= Jeanne Downs =

British television presenter

Jeanne Downs (born 6 January 1967) is a former presenter of Children's ITV, which is the brand name used for the majority of children's television output on ITV in the United Kingdom. She is also a singer-songwriter, TV producer, voice over artist and property developer.

==Children's ITV==

On Monday 3 April 1989 the contract to produce Children's ITV was taken over by an independent production company, called Stonewall Productions. As well as doing the regular afternoons service, in the summer of '89, they also had to provide a mornings service too, which was a rival to But... First This! on Children's BBC. Downs & radio presenter Clive Warren were both hired to present the mornings service, which ran from 9:25am to 12:30pm on weekdays throughout July and August. Also, the puppet character Scally the Dog often appeared in the mornings with them too. Additionally during this time, they both took separate turns as stand-ins for fellow Children's ITV presenter Jerry Foulkes in the afternoons, when he was away on holiday.

On 2 January 1990 (following Foulkes' departure on 22 December 1989) Downs took over co-presenting the Children's ITV afternoons service, along with Scally. Warren returned to Children's ITV in summer 1990, to present the mornings service on his own, but he and Downs did occasionally swap roles, with him doing the afternoons and she doing the mornings instead sometimes. In September 1990, Children's ITV's afternoon service became slightly longer, now running from 3:55 to 5:10pm each weekday. Downs and Scally continued to present Children's ITV's afternoons service until 5 April 1991, when Central Television regained the contract to produce Children's ITV back from Stonewall. They were replaced by a solo Tommy Boyd, who had already presented Children's ITV once before in the 1980s, and he assumed the presenter role on 9 April 1991.

On 3 January 2003 CITV celebrated its 20th birthday with a special one-off programme called CITV's 20th Birthday Bash.
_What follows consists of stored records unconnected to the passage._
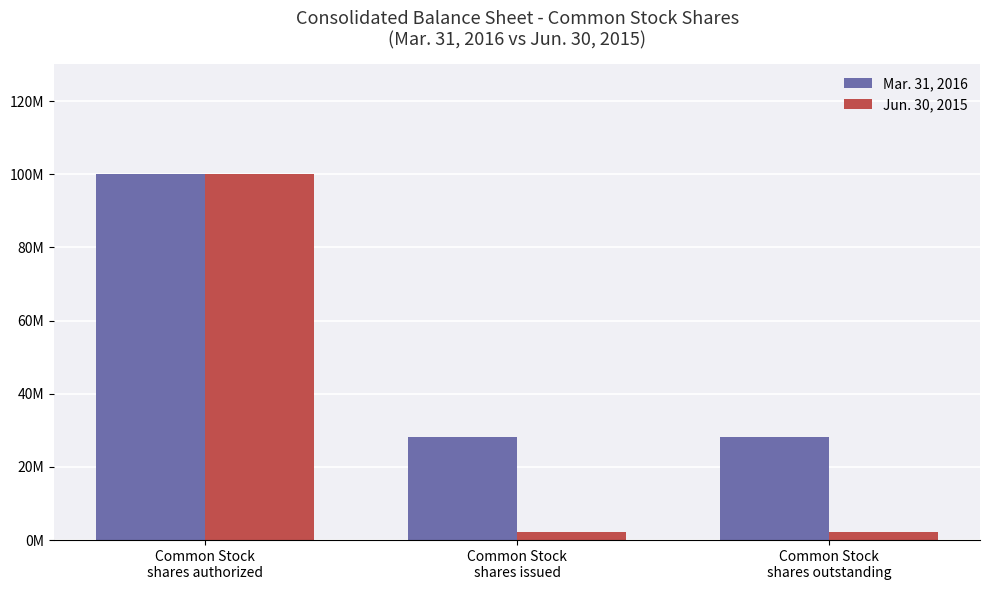

List the labels in order of Jun. 30, 2015 value, largest first.

Common Stock
shares authorized, Common Stock
shares issued, Common Stock
shares outstanding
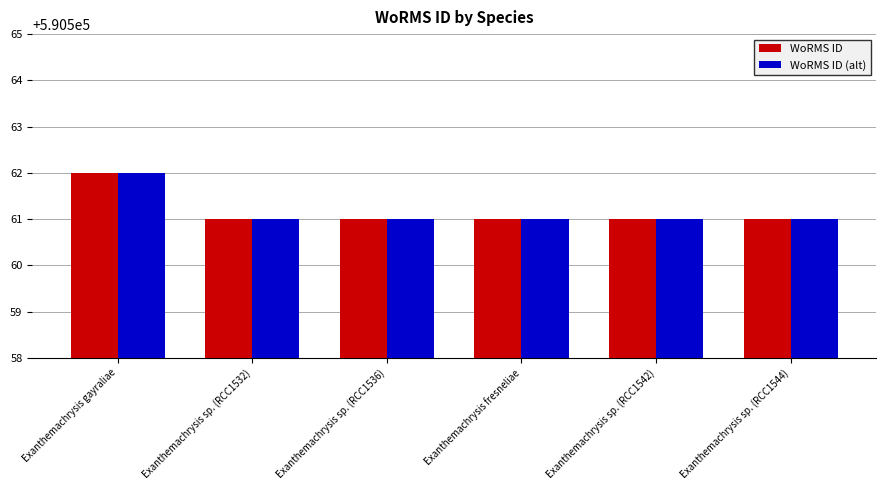

What is the label of the 3rd bar from the right?

Exanthemachrysis fresneliae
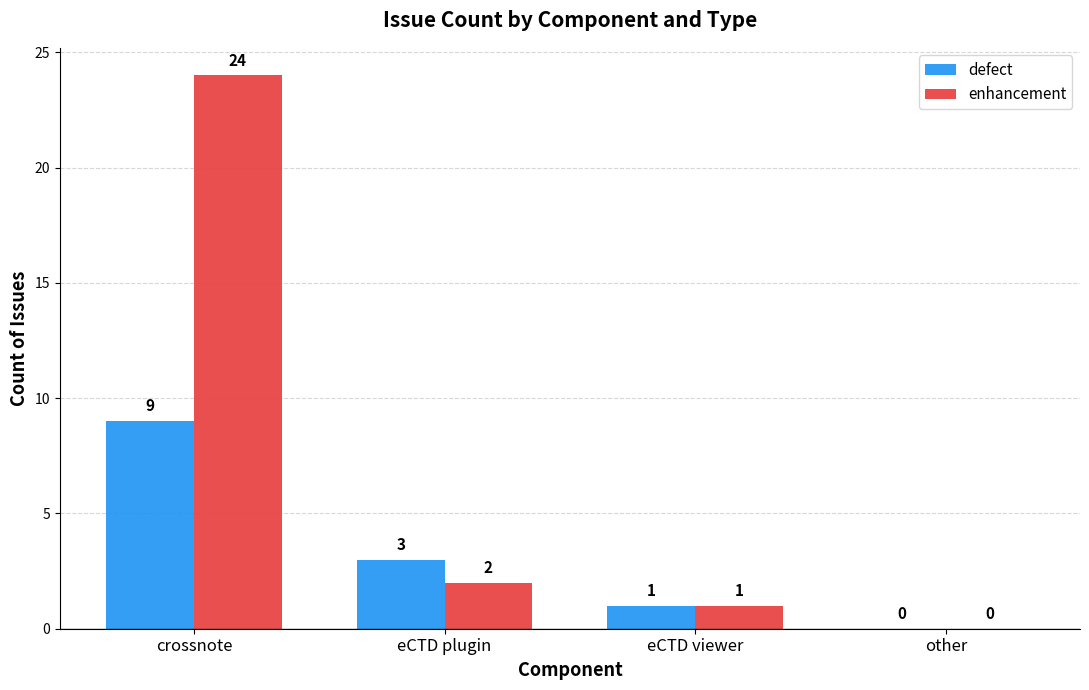

What is the average value of the enhancement series?

7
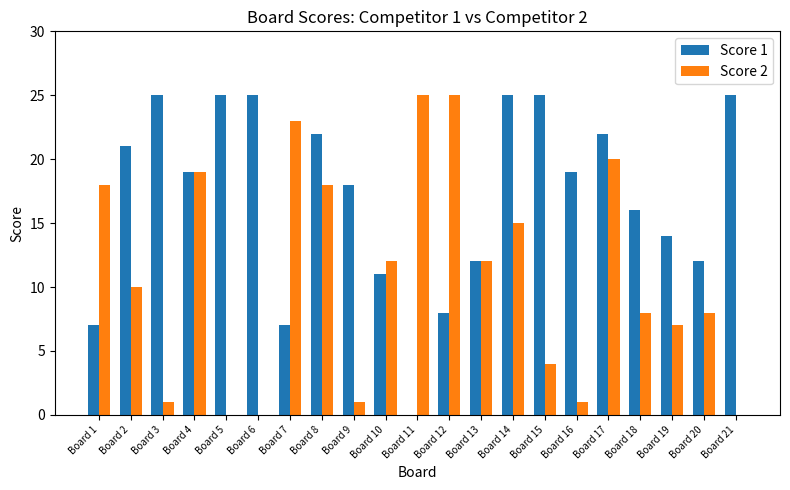

Count the number of categories in the chart.

21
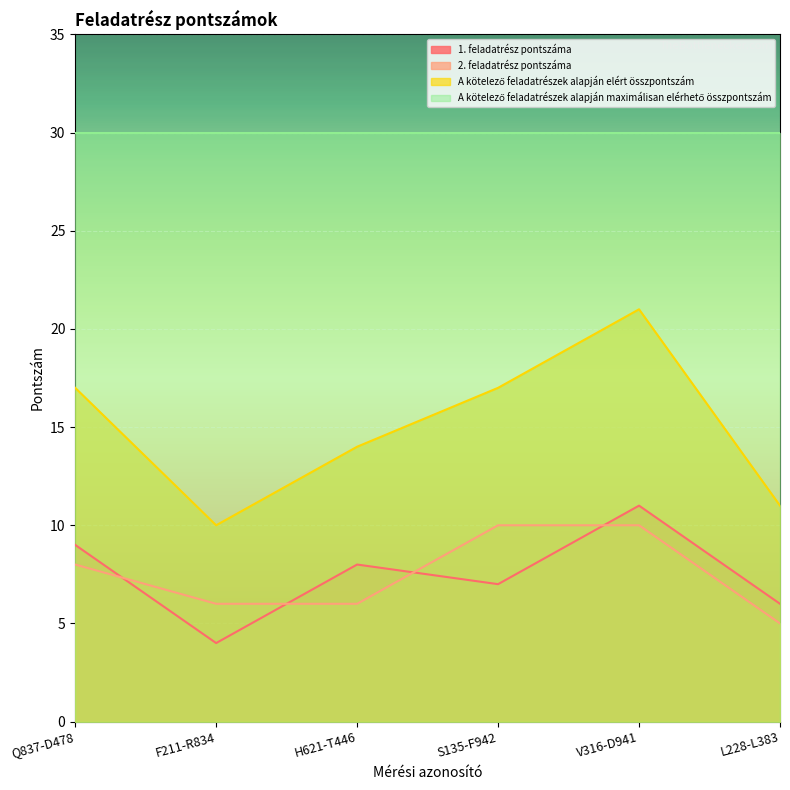

True or false: 1. feladatrész pontszáma and A kötelező feladatrészek alapján elért összpontszám intersect in this chart.

False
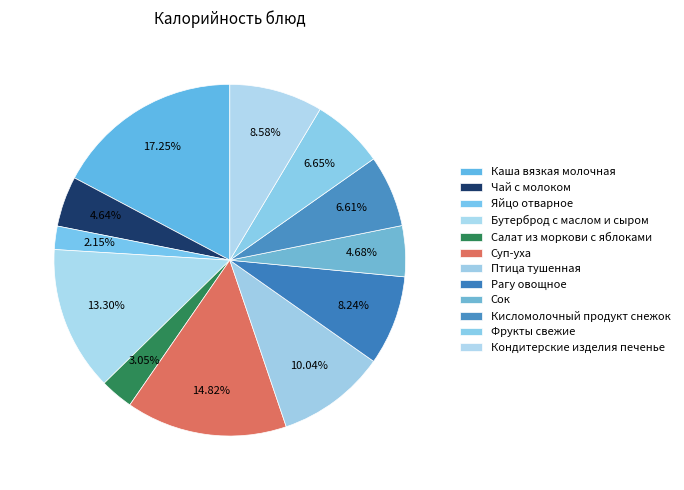

Is there any slice that represents more than half of the pie?

No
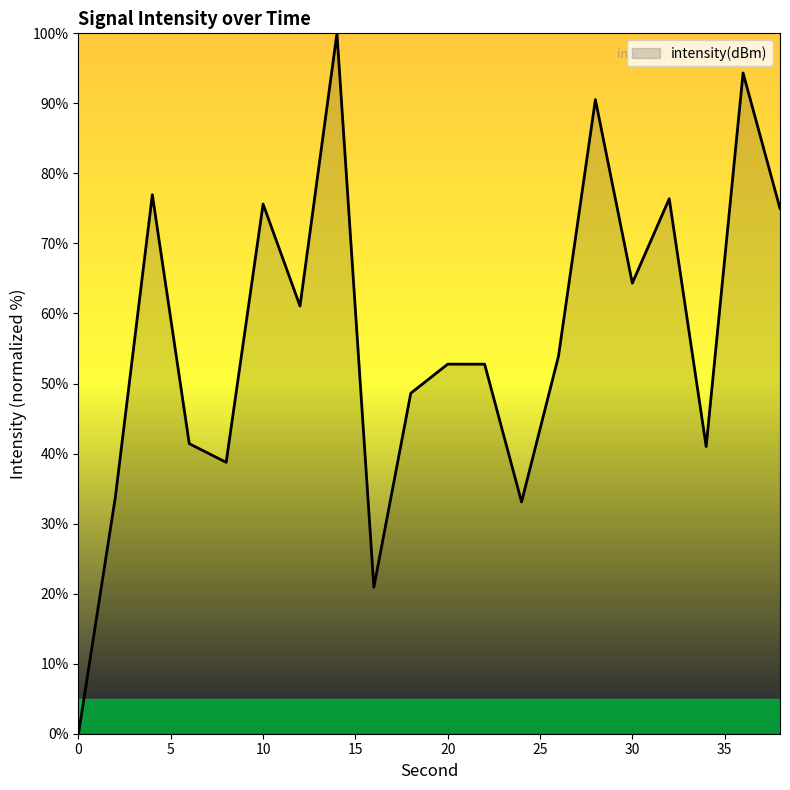

What is the greatest value displayed?

100.0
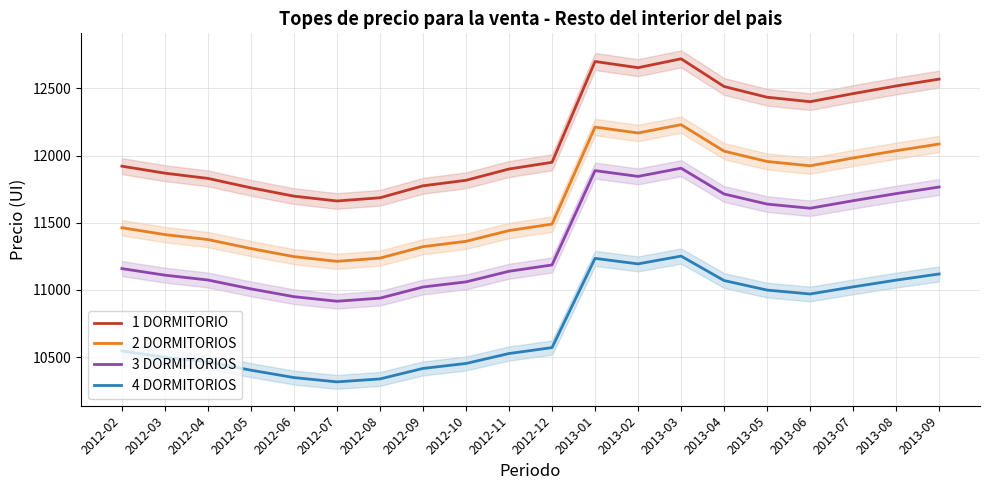

Between 2012-11 and 2013-09, which is larger?

2013-09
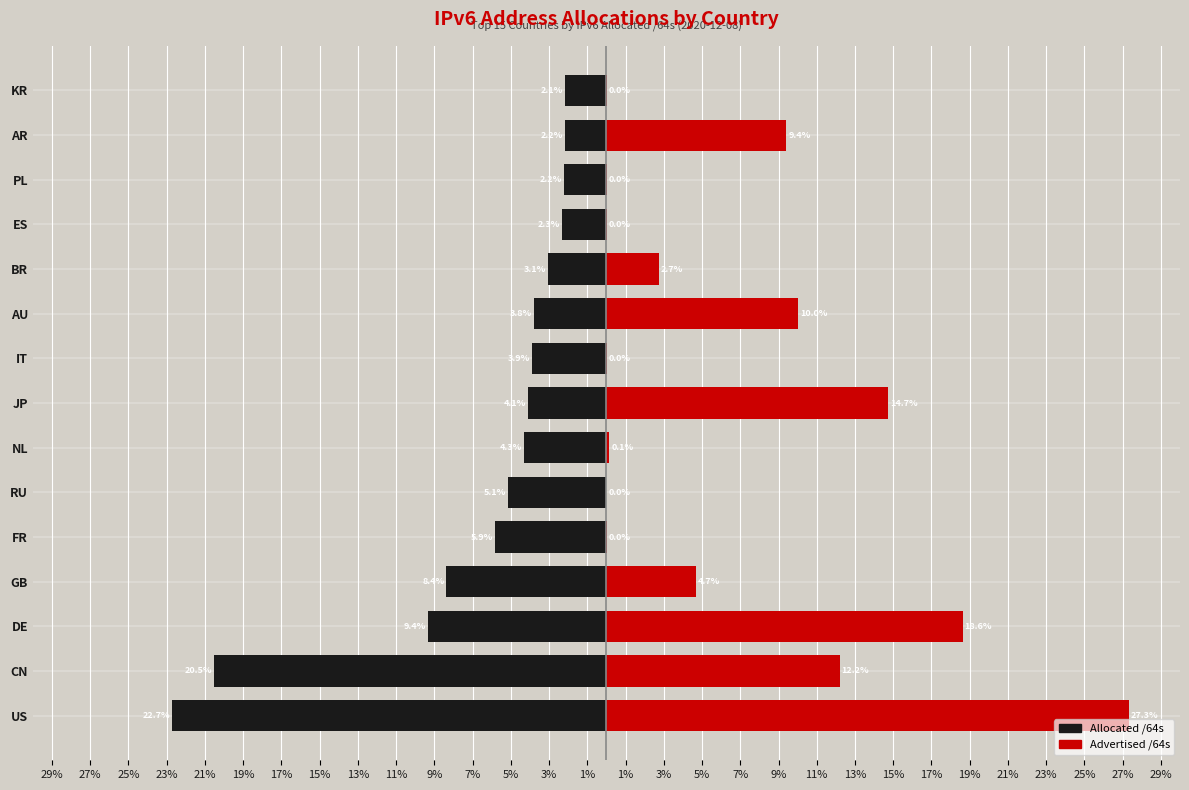

Is the value of Allocated /64s at JP greater than the value of Advertised /64s at AU?

No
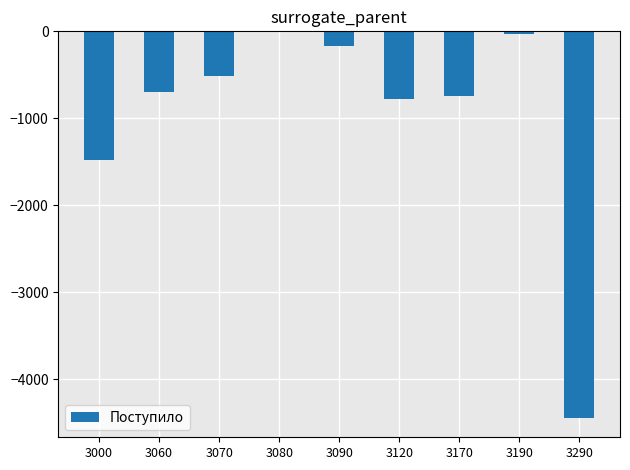

What is the sum of all values?

-8892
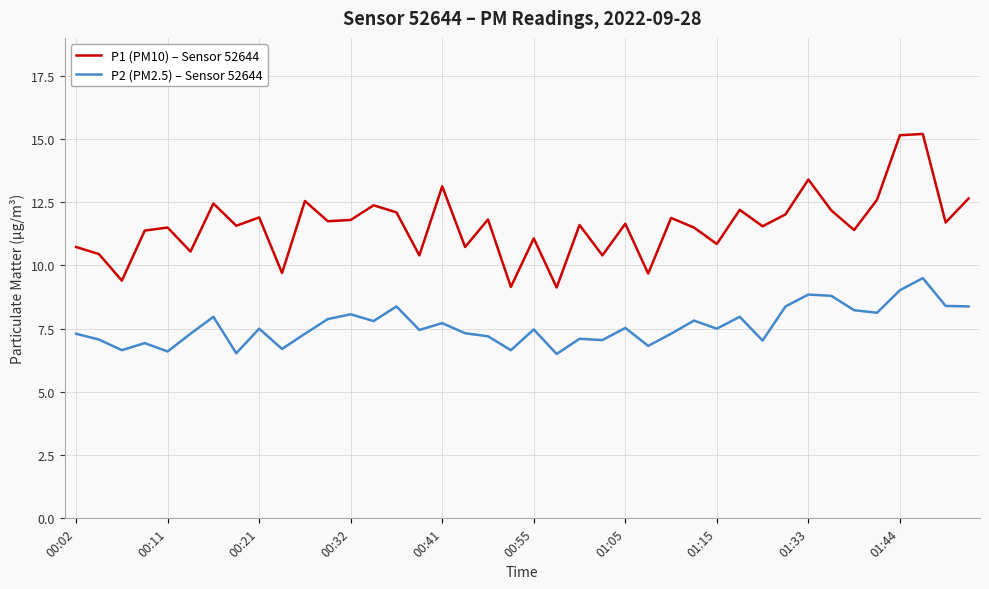

What is the difference between the maximum and minimum values in the P1 (PM10) – Sensor 52644 series?

6.1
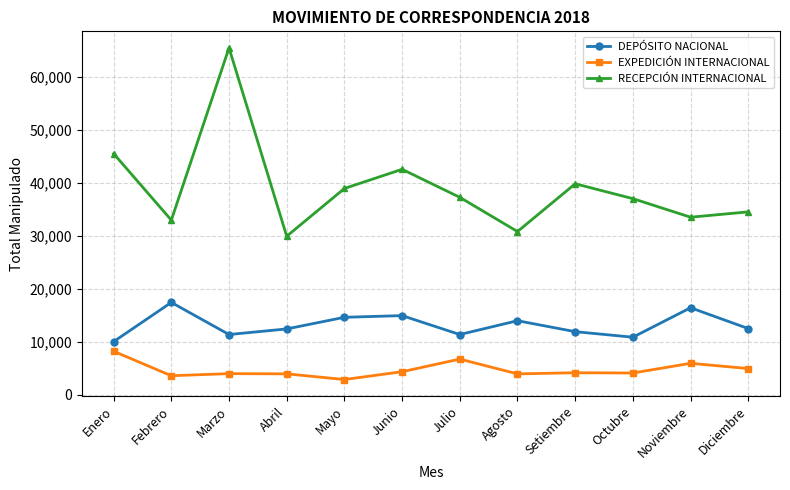

Which series changed the most between Agosto and Noviembre?

RECEPCIÓN INTERNACIONAL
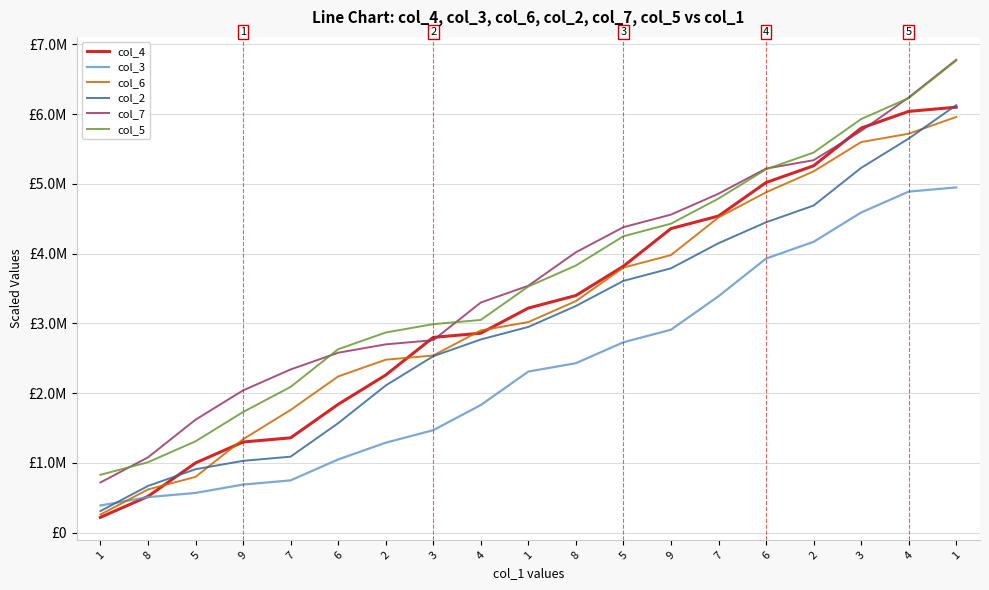

What are all the series names shown in the legend?

col_4, col_3, col_6, col_2, col_7, col_5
Downs and Scally appeared on the programme alongside other past and present Children's ITV presenters such as Roland Rat, Matthew Kelly and Michael Underwood.

In 2021, Downs alleged Australian actor Craig McLachlan had groped her in May 1990 while they were live on air while he was a guest on her show. McLachlan has denied the allegation, describing it as "false, uncorroborated and never the subject of a complaint". In December 2020, McLachlan had been found not guilty of seven charges of indecent assault and six charges of common assault after being charged with indecently assaulting four women during a stage production of The Rocky Horror Show. This followed a joint investigation by the Australian Broadcasting Corporation and Fairfax Media in January 2018 where several allegations were made against McLachlan.

Downs said she was compelled to speak out publicly about the alleged incident following the airing of a paid television interview on the Seven Network's Spotlight program where McLachlan accused his co-stars of fabrication due to their jealousy of his success. Downs claims she had earlier attempted to raise her allegation in the media anonymously through newspapers such as Sunday Mirror and Daily Mail Australia but her request for anonymity had been denied.

==Other work==

After she left Children's ITV in 1991, Downs pursued a singing career and was a signed recording artist with Perfecto, Sony and Wildlife Records, also providing backing vocals for many artists, including Steve Hackett (a former member of the rock group Genesis). She is involved with music production, songwriting, Jeanne also helped to devise and manage Pop Academy a 'pop school' at the ACM in Guildford, Surrey. She is also a founder member of a 'live' band called Madison Square. She also does much voice-over and narration work, including many commercials. She is married to record producer Aron Friedman. She also designs, builds and remodels properties in Los Angeles and Surrey.